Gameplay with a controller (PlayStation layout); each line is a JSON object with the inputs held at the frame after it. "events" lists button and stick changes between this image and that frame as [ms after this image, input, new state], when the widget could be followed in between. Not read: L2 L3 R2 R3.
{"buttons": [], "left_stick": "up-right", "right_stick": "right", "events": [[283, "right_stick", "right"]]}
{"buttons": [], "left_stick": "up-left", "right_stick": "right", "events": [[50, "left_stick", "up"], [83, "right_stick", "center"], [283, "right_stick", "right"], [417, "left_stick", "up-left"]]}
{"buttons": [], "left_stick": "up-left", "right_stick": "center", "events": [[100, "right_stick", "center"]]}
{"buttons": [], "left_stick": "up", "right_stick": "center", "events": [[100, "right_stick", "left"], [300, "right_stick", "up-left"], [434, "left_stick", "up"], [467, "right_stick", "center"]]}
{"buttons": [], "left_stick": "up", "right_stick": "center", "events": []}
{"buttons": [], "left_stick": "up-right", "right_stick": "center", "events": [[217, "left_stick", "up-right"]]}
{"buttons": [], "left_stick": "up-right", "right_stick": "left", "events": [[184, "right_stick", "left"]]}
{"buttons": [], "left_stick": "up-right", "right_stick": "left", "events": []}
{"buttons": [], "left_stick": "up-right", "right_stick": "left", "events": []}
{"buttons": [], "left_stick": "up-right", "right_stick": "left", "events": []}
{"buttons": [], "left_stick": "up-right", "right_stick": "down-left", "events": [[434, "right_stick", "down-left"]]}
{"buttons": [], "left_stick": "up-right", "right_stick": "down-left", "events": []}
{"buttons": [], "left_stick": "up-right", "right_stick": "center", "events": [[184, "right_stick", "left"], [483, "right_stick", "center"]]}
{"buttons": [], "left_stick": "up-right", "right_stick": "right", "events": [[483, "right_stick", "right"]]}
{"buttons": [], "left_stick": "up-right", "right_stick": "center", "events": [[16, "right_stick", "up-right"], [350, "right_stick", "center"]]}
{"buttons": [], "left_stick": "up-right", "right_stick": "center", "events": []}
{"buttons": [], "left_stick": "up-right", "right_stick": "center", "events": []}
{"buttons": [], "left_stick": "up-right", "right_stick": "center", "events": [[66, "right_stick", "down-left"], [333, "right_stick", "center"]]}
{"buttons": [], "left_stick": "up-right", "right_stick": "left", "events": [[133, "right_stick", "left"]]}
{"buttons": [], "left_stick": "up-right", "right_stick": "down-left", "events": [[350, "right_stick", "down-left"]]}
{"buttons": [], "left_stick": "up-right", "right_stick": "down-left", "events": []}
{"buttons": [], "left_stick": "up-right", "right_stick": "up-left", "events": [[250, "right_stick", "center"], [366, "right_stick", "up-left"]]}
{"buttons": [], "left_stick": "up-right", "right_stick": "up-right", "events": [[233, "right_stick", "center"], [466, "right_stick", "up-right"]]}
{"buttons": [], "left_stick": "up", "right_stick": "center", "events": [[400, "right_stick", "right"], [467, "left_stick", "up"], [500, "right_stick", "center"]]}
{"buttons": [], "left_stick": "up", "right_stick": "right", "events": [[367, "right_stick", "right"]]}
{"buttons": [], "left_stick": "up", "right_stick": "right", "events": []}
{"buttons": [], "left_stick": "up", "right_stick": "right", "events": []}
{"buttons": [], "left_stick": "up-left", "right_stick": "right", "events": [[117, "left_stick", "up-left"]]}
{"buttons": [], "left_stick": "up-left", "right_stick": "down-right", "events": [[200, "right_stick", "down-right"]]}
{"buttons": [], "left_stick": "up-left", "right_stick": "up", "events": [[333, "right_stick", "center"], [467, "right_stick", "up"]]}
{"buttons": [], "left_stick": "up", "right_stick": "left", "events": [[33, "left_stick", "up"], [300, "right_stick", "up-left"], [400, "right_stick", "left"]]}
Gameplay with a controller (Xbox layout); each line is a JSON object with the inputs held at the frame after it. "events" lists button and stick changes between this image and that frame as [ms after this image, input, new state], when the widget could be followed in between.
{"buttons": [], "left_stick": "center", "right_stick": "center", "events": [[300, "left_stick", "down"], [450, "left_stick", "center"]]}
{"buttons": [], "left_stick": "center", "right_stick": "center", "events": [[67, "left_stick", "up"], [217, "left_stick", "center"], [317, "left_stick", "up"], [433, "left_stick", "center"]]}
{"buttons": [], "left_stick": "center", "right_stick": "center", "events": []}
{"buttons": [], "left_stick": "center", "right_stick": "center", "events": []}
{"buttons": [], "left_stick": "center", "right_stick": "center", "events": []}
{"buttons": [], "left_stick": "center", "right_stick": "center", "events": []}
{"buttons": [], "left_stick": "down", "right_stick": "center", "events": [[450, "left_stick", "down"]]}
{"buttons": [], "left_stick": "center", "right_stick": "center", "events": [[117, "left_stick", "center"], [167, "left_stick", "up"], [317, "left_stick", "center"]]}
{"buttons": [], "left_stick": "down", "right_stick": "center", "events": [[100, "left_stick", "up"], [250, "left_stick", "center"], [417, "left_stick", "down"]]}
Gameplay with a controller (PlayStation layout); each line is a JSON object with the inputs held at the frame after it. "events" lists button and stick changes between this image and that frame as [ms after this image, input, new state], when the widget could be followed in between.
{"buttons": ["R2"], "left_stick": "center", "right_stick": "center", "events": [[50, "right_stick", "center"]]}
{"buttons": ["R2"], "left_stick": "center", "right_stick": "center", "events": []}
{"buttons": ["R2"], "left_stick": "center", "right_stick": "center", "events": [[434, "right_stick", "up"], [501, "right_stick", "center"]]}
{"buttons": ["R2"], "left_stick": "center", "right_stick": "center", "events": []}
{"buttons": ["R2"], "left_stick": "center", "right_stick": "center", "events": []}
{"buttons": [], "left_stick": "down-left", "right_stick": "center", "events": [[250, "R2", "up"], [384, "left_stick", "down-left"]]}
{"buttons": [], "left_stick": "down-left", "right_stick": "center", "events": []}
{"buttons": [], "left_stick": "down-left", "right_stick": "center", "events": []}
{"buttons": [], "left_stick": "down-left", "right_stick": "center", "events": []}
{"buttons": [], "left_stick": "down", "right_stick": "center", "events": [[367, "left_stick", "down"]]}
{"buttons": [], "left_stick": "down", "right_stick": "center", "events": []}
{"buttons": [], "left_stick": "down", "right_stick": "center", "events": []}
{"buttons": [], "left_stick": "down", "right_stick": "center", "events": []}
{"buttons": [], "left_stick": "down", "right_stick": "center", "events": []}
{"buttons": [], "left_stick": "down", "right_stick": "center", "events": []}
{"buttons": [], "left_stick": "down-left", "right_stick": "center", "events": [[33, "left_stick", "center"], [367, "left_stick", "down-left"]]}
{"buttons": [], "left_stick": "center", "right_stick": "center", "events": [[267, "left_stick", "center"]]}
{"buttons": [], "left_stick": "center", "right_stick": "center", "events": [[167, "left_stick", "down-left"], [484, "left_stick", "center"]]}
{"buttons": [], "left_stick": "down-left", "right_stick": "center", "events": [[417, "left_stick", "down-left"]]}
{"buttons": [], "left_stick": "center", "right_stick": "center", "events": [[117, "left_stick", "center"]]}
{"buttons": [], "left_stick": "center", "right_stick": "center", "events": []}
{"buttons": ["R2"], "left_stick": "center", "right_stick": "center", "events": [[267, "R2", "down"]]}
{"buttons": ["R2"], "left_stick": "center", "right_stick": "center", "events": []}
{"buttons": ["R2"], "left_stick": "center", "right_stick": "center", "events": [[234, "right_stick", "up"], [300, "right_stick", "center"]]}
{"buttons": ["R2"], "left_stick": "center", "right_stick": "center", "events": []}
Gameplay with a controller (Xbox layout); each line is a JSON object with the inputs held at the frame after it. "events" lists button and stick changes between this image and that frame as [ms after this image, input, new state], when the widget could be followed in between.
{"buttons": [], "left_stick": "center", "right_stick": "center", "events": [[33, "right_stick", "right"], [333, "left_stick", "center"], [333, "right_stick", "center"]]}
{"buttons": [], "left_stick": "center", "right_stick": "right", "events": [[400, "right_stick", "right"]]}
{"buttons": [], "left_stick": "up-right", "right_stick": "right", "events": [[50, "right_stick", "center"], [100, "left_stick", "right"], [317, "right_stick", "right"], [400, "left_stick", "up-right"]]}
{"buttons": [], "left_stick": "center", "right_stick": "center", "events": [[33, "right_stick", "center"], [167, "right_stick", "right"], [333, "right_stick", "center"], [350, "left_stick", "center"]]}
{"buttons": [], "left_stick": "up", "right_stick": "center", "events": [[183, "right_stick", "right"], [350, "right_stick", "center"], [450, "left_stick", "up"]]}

□ □ □ □

> [Task prompt] Out of the material above, gather each line where "PlayStation" appears.

> [The answer]
Gameplay with a controller (PlayStation layout); each line is a JSON object with the inputs held at the frame after it. "events" lists button and stick changes between this image and that frame as [ms after this image, input, new state], when the widget could be followed in between. Not read: L2 L3 R2 R3.
Gameplay with a controller (PlayStation layout); each line is a JSON object with the inputs held at the frame after it. "events" lists button and stick changes between this image and that frame as [ms after this image, input, new state], when the widget could be followed in between.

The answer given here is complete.